Data science is making inroads into the world of impact investing, helping program designers and beneficiaries achieve closer alignment between their goals and strategies. While some are building on models from the business world to correlate different pieces of ecosystems to understand how impact flows, others are attempting to marshal next-generation digital technologies such as blockchain to improve outcomes in areas such as disaster response and land titling.

The Rockefeller Foundation has been designing ways to harness data effectively in order to improve the effectiveness of impact investing. “Data really helps you understand the nature of the problem, and thinking about data ahead of time helps you structure your experiments and your interventions,” said Zia Khan, vice president of initiatives and strategy at the foundation. “Measuring data helps you prove what works, what doesn’t work, and then you can monitor and scale things up.”
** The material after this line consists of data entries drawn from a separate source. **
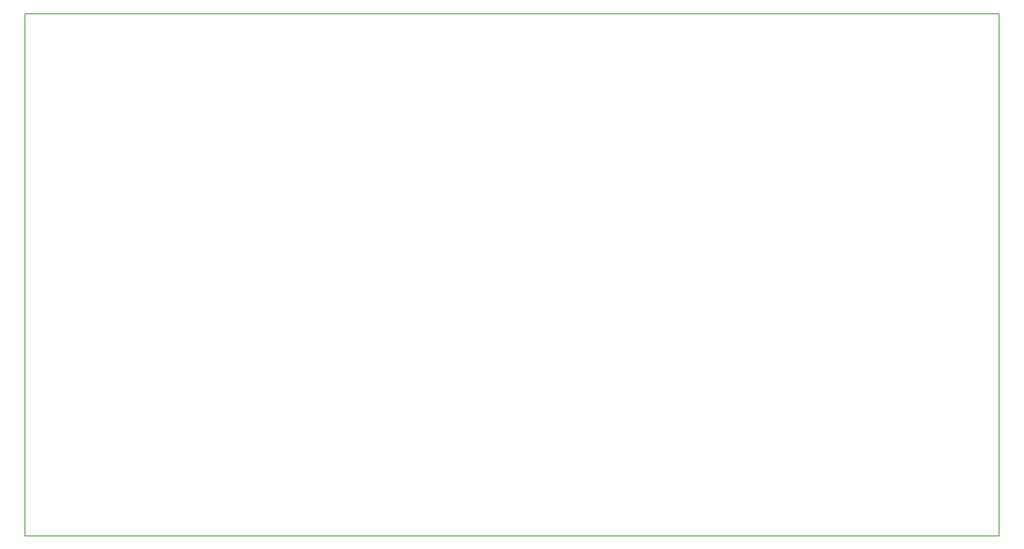
<source format=gbr>
%TF.GenerationSoftware,KiCad,Pcbnew,(6.0.10)*%
%TF.CreationDate,2023-02-17T15:21:58-08:00*%
%TF.ProjectId,Exercise 1,45786572-6369-4736-9520-312e6b696361,rev?*%
%TF.SameCoordinates,Original*%
%TF.FileFunction,Profile,NP*%
%FSLAX46Y46*%
G04 Gerber Fmt 4.6, Leading zero omitted, Abs format (unit mm)*
G04 Created by KiCad (PCBNEW (6.0.10)) date 2023-02-17 15:21:58*
%MOMM*%
%LPD*%
G01*
G04 APERTURE LIST*
%TA.AperFunction,Profile*%
%ADD10C,0.100000*%
%TD*%
G04 APERTURE END LIST*
D10*
X139700000Y-38100000D02*
X243840000Y-38100000D01*
X243840000Y-38100000D02*
X243840000Y-93980000D01*
X243840000Y-93980000D02*
X139700000Y-93980000D01*
X139700000Y-93980000D02*
X139700000Y-38100000D01*
M02*

</source>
The data movement is infectious. Khan said he sees “increasing appetite to learn more from some of the countries that have done some breakthrough work,” such as Estonia and India. In particular, he cited India’s biometrics-based identification system called Aadhaar, which has enabled millions of previously undocumented residents to open bank accounts and secure government benefits, education and jobs, among other gains.

The Power of Correlation

Locus Analytics, an economic research and data analytics firm, has developed a new model to locate, map and study the components of an economy, which allows researchers, policymakers, investors, entrepreneurs and anyone interested in economic data to sort, splice and analyze the information in new and innovative ways, according to founder and CEO Rory Riggs.

The company created the Locus Model, which it said enables “a new method of interactive data analytics for business and economic data.” The model is apt for impact investing because it brings more precision in directing resources and maximizes desired outcomes. “If I could give you transparency to all these marketplaces, you now, from a financial point of view, can think through, ‘Where is the most impact for your dollars?’” Riggs said. “It is a way to benchmark and grade your investments and make them much more targeted.”

Riggs explained how Locus harnesses the power of interrelation in data. Much like how geographic mapping uses a so-called “coordinate system,” the company uses location-based services to create “a robust classification system to understand better who you are, who’s around you, and then how to find other people who are like you,” he said. “We’ve taken a production system from inputs to outputs and allows you to figure out where you are in that process.”

“Measuring data helps you prove what works, what doesn’t work, and then you can monitor and scale things up.”–Zia Khan

For example, the model creates correlations between various functions, such as design, production, sales and transportation in a business setting, to create an “activity wheel.” That framework “captures every activity in the economy, and these activities are the same in Kigali as they are in New York,” he added.

Riggs and Khan shared their insights on innovating with data in an episode titled “Driving Data for Impact” as part of a Knowledge@Wharton podcast series From Back Street to Wall Street, where entrepreneurs, investors and policymakers from around the world focus on maximizing impact investing outcomes. (Listen to this episode using the player at the top of this page.)

Widening Interest

Riggs said one user of such data could be an entity like the Farmers Business Network, which crowdsources farmers, connects them with each other and shares real-time information on crop patterns, new agricultural products and others. “This is going to happen industry by industry” by providing participants greater visibility into their individual roles and their impact across their value chains, he said. “I’m hoping that every impact worker will have access to understanding what their business is and how their business is performed around the world.”